Currently, Lewis, in addition to chairing the Traffic and Parking Board, is vice president of the West End Business Association. He said a goal of his if elected to Council is to focus on details, like where the loading zone is for a particular development, and work closer with civic associations.
“It matters where the dumpster goes, where the stop sign goes, where the curb cuts go,” he said. “Those details are details and I realize that they’re boring, but they have a huge impact and huge unintended consequences that impact the broader community and our broader goals.”
Lewis also said he is focused on not just affordable housing, but affordable homeownership.
“That gets people out of the rent trap [and] gets people building generational wealth, especially disadvantaged and families of color,” Lewis said. “It gets people to put down roots. … I’m appreciative of this Council’s effort to expand, but we can twist arms hell of a lot harder than we’re twisting right now.”
Lewis said he was interested in adding more bikeshares in the West End and accessible bus stops.
“We need more benches, shelters, we need all of these things, especially because we’ve made DASH free,” he said. “If we want people to use it, it needs to then be accessible for people.”

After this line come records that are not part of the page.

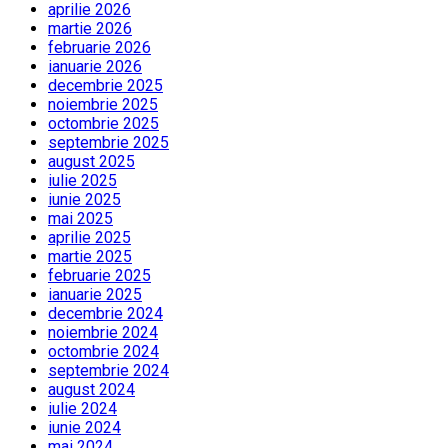
aprilie 2026
martie 2026
februarie 2026
ianuarie 2026
decembrie 2025
noiembrie 2025
octombrie 2025
septembrie 2025
august 2025
iulie 2025
iunie 2025
mai 2025
aprilie 2025
martie 2025
februarie 2025
ianuarie 2025
decembrie 2024
noiembrie 2024
octombrie 2024
septembrie 2024
august 2024
iulie 2024
iunie 2024
mai 2024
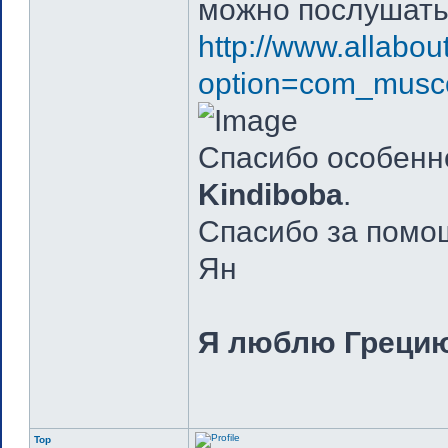
можно послушать
http://www.allabou
option=com_musc
Спасибо особенн
Kindiboba
.
Спасибо за помощ
Ян
Я люблю Грецию
Top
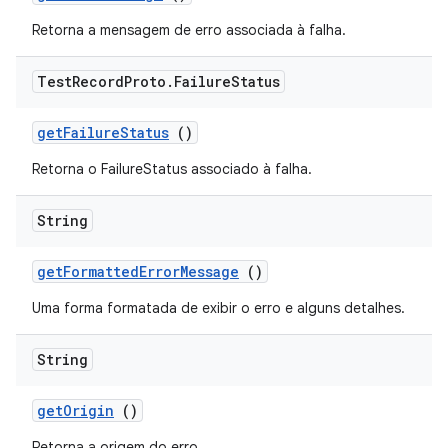
Retorna a mensagem de erro associada à falha.
Test
Record
Proto
.
Failure
Status
get
Failure
Status
()
Retorna o FailureStatus associado à falha.
String
get
Formatted
Error
Message
()
Uma forma formatada de exibir o erro e alguns detalhes.
String
get
Origin
()
Retorna a origem do erro.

He expressed frustration, however, with the proposed Duke Street in Motion project, which if passed in its present form would reduce the amount of bus stops in the city with the stated goal of making the street less congested and safer, according to the city’s page on the project.
“So we’re going to spend all this money to make an accessible system that’s going to be much more reliable, but it’s going to be harder to use, because instead of walking an eighth of a mile to a bus stop you might be walking a half mile?” Lewis said. “If we’re going to spend millions of dollars on this project, why are we making it less accessible?”

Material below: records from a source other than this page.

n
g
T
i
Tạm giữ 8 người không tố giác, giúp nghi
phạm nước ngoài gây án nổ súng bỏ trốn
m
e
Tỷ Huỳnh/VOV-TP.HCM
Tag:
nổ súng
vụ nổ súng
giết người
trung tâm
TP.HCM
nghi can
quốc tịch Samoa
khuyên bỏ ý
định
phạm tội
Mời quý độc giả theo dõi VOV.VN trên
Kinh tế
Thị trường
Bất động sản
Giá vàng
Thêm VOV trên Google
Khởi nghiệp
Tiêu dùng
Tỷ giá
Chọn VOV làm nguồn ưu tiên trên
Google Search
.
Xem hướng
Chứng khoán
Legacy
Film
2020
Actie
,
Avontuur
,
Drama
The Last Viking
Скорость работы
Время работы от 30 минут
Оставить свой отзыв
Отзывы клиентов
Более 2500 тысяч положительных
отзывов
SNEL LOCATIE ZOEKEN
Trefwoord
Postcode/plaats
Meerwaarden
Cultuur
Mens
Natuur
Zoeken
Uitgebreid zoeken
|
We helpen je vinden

And Lewis said if the arena proposal was on his desk as it stood on March 8, when he issued a statement, he would’ve voted “no.”

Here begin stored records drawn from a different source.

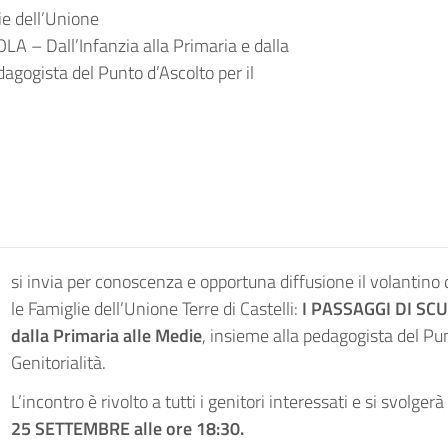
ie dell’Unione
OLA – Dall’Infanzia alla Primaria e dalla
dagogista del Punto d’Ascolto per il
si invia per conoscenza e opportuna diffusione il volantino 
le Famiglie dell’Unione Terre di Castelli:
I PASSAGGI DI SCUO
dalla Primaria alle Medie
, insieme alla pedagogista del Pun
Genitorialità.
L’incontro è rivolto a tutti i genitori interessati e si svolger
25 SETTEMBRE alle ore 18:30.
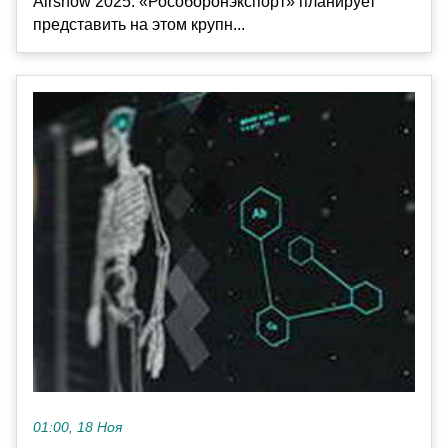
Airshow 2025. «Рособоронэкспорт» планирует
представить на этом крупн...
01:00, 18 Ноя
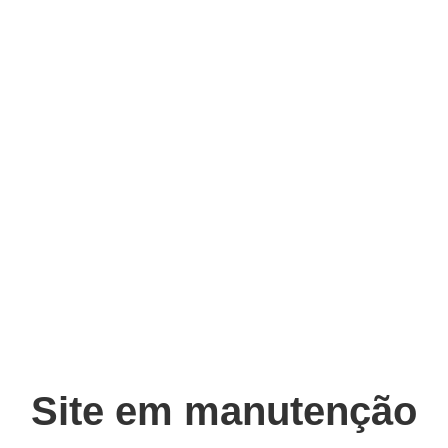
Site em manutenção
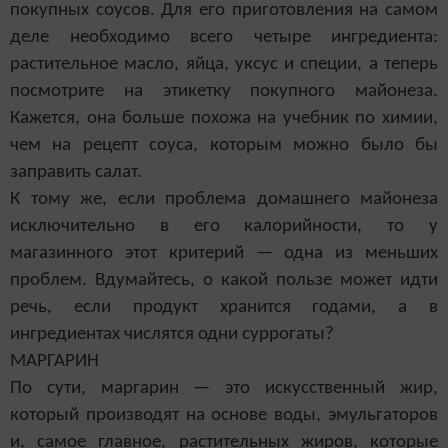
покупных соусов. Для его приготовления на самом
деле необходимо всего четыре ингредиента:
растительное масло, яйца, уксус и специи, а теперь
посмотрите на этикетку покупного майонеза.
Кажется, она больше похожа на учебник по химии,
чем на рецепт соуса, которым можно было бы
заправить салат.
К тому же, если проблема домашнего майонеза
исключительно в его калорийности, то у
магазинного этот критерий — одна из меньших
проблем. Вдумайтесь, о какой пользе может идти
речь, если продукт хранится годами, а в
ингредиентах числятся одни суррогаты?
МАРГАРИН
По сути, маргарин — это искусственный жир,
который производят на основе воды, эмульгаторов
и, самое главное, растительных жиров, которые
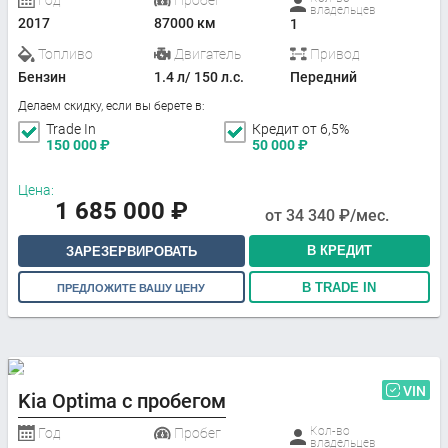
Год
Пробег
владельцев
2017
87000 км
1
Топливо
Двигатель
Привод
Бензин
1.4 л/ 150 л.с.
Передний
Делаем скидку, если вы берете в:
Trade In
Кредит от 6,5%
150 000
₽
50 000
₽
Цена:
1 685 000
₽
от
34 340
₽/мес.
В КРЕДИТ
ЗАРЕЗЕРВИРОВАТЬ
В TRADE IN
ПРЕДЛОЖИТЕ ВАШУ ЦЕНУ
VIN
Kia Optima с пробегом
Кол-во
Год
Пробег
владельцев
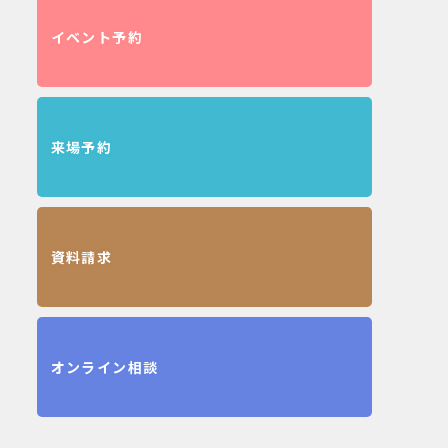
イベント予約
来場予約
資料請求
オンライン相談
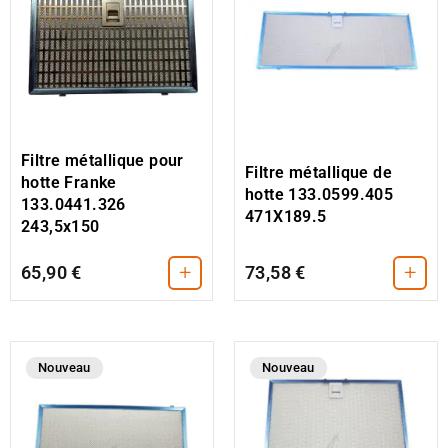
Filtre métallique pour
Filtre métallique de
hotte Franke
hotte 133.0599.405
133.0441.326
471X189.5
243,5x150
+
+
65,90 €
73,58 €
Nouveau
Nouveau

“There was no real traffic transportation plan. There was no long-term commitment from Richmond for the transportation funding that was needed to make something like that work,” he said. “I wish that there had been an opportunity for a better deal for us to have considered: greater representation on the stadium authority, less funding from taxpayers and more funding from the billionaire. But it was very obvious that no one was interested in anything that wasn’t what was put on the table.”
As for the commercial tax base, Lewis wants to hit the ground running and turn the numbers right side up.
“We’re upside down on the numbers [and] we’ve been upside down for a long time,” he admitted. “There’s a lot of people who’ve been on Council for more than a decade: What have they done as those numbers have continued to separate?”
Lewis said instead of working on the problem of taxes, the city spends a lot of time talking about the problem and pushing the issue of commercial development onto the Alexandria Economic Development Partnership and Visit Alexandria.
“It’s a great city; it’s a great place to live. We’re going in the right direction,” Lewis said. “But I think we just … need to have somebody who’s keeping an eye out for details.”